Dictation Use Case Example
1. App is in an idle state
2. User clicks Start
Dictation button
2.1
App
UI changes state (Ex. Displays “Starting”, disables button)
2.2
App
tells sound card to start recording audio
2.3
App
creates new WebSocket
2.4
App
connects WebSocket to nVōq (Ex. Hostname “test.nVoq.com”)
2.5
If
connection fails, App displays an error to the user and returns to an idle
state
2.6
App
sends “STARTDICTATION” JSON request message to nVōq via WebSocket
2.6.1 This message includes
credentials (Ex. username + password, API Key, or SSO Token) amongst other
configurable parameters (see API docs)
2.7
App
receives “STARTDICTATION” JSON response message from nVōq via WebSocket
(asynchronous)
2.7.1 This response message
indicates success or failure of server-side verification of the parameters
supplied by the client in the STARTDICTATION request (Ex. Authentication, audio
format settings, …)
2.8
App
receives short (Ex. ~300 millisecond) PCM audio buffer from sound card
(asynchronous)
2.8.1 App passes PCM audio to
OggVorbis encoding library
2.8.2 App retrieves OggVorbis
encoded audio from OggVorbis library
2.8.3 App sends short (Ex.
~300 millisecond) OggVorbis audio byte buffer to nVōq via WebSocket
2.9
App
receives updated transcript TEXT JSON from nVōq via WebSocket
(asynchronous)
2.9.1 App displays updated
text in UI
3. User clicks Stop
Dictation button at their discretion
3.1
App
tells sound card to stop recording audio
3.2
App
sends “AUDIODONE” JSON message to nVōq via WebSocket
3.3
App
might receive updated transcript TEXT JSON from nVōq via WebSocket (asynchronous)

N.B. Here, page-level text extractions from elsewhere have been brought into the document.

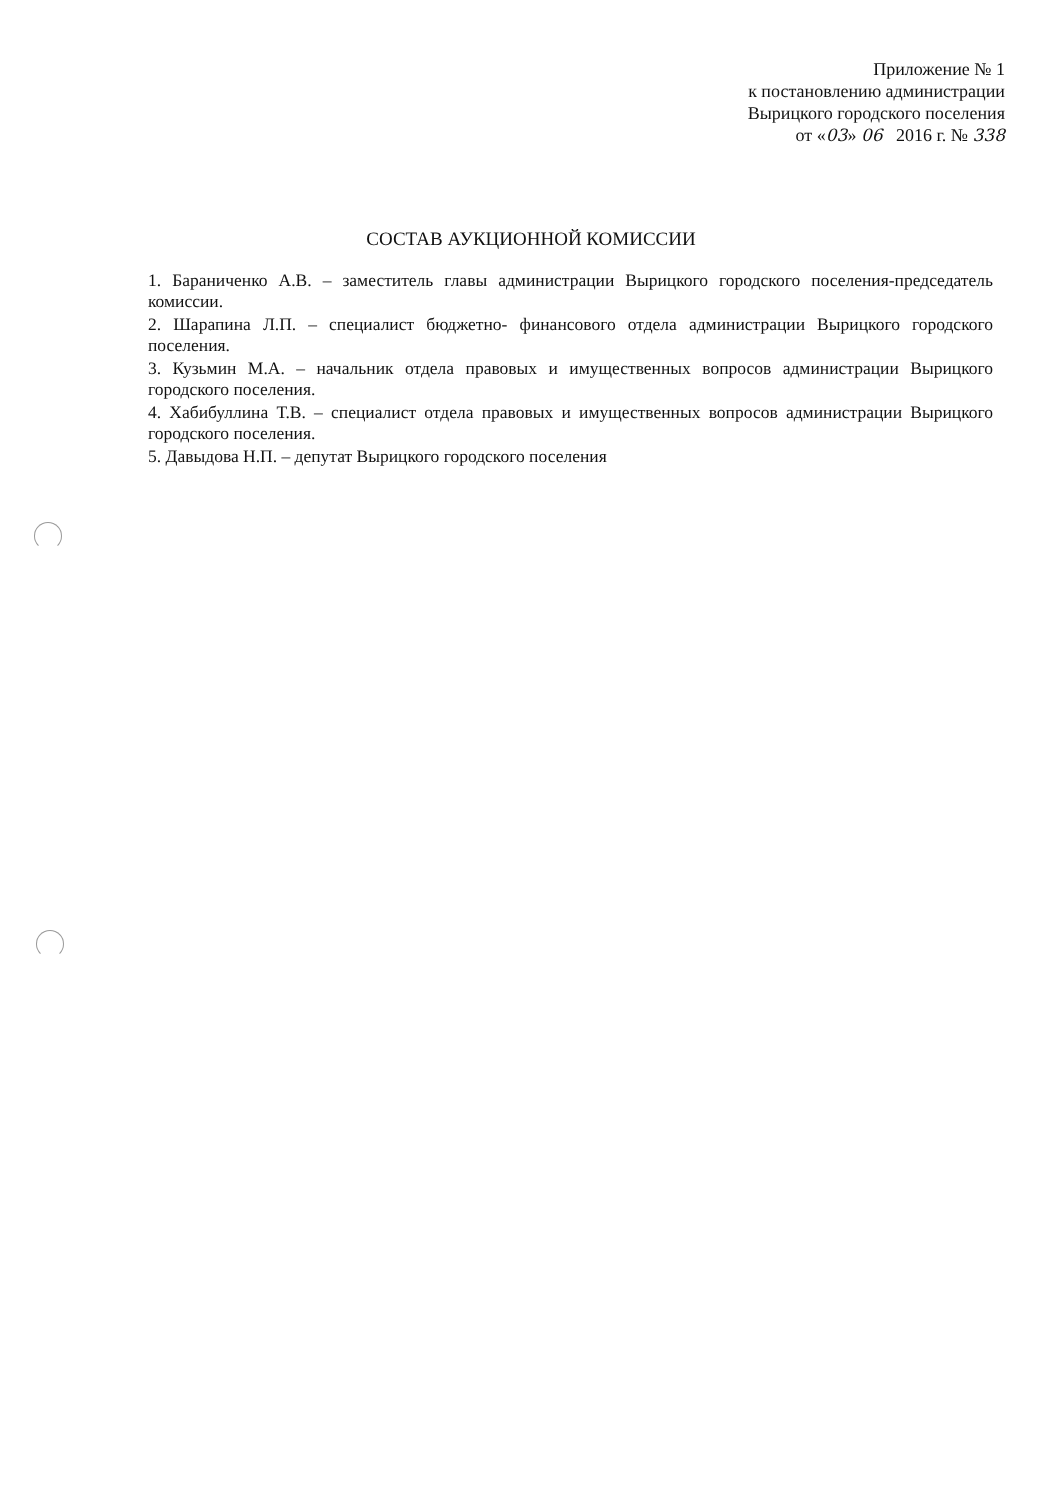Приложение № 1
к постановлению администрации
Вырицкого городского поселения
от «03» 06 2016 г. № 338
СОСТАВ АУКЦИОННОЙ КОМИССИИ
1. Бараниченко А.В. – заместитель главы администрации Вырицкого городского поселения-председатель комиссии.
2. Шарапина Л.П. – специалист бюджетно- финансового отдела администрации Вырицкого городского поселения.
3. Кузьмин М.А. – начальник отдела правовых и имущественных вопросов администрации Вырицкого городского поселения.
4. Хабибуллина Т.В. – специалист отдела правовых и имущественных вопросов администрации Вырицкого городского поселения.
5. Давыдова Н.П. – депутат Вырицкого городского поселения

3.3.1 App displays updated
text in UI
3.4
App
receives a “textDone=true” JSON message from nVōq via WebSocket,
indicating end of transcript (asynchronous)
3.4.1 App closes WebSocket
4. App returns to an idle
state
4.1
App
UI indicates dictation is complete (Ex. Displays “Finished” or removes status
display, re-enables button)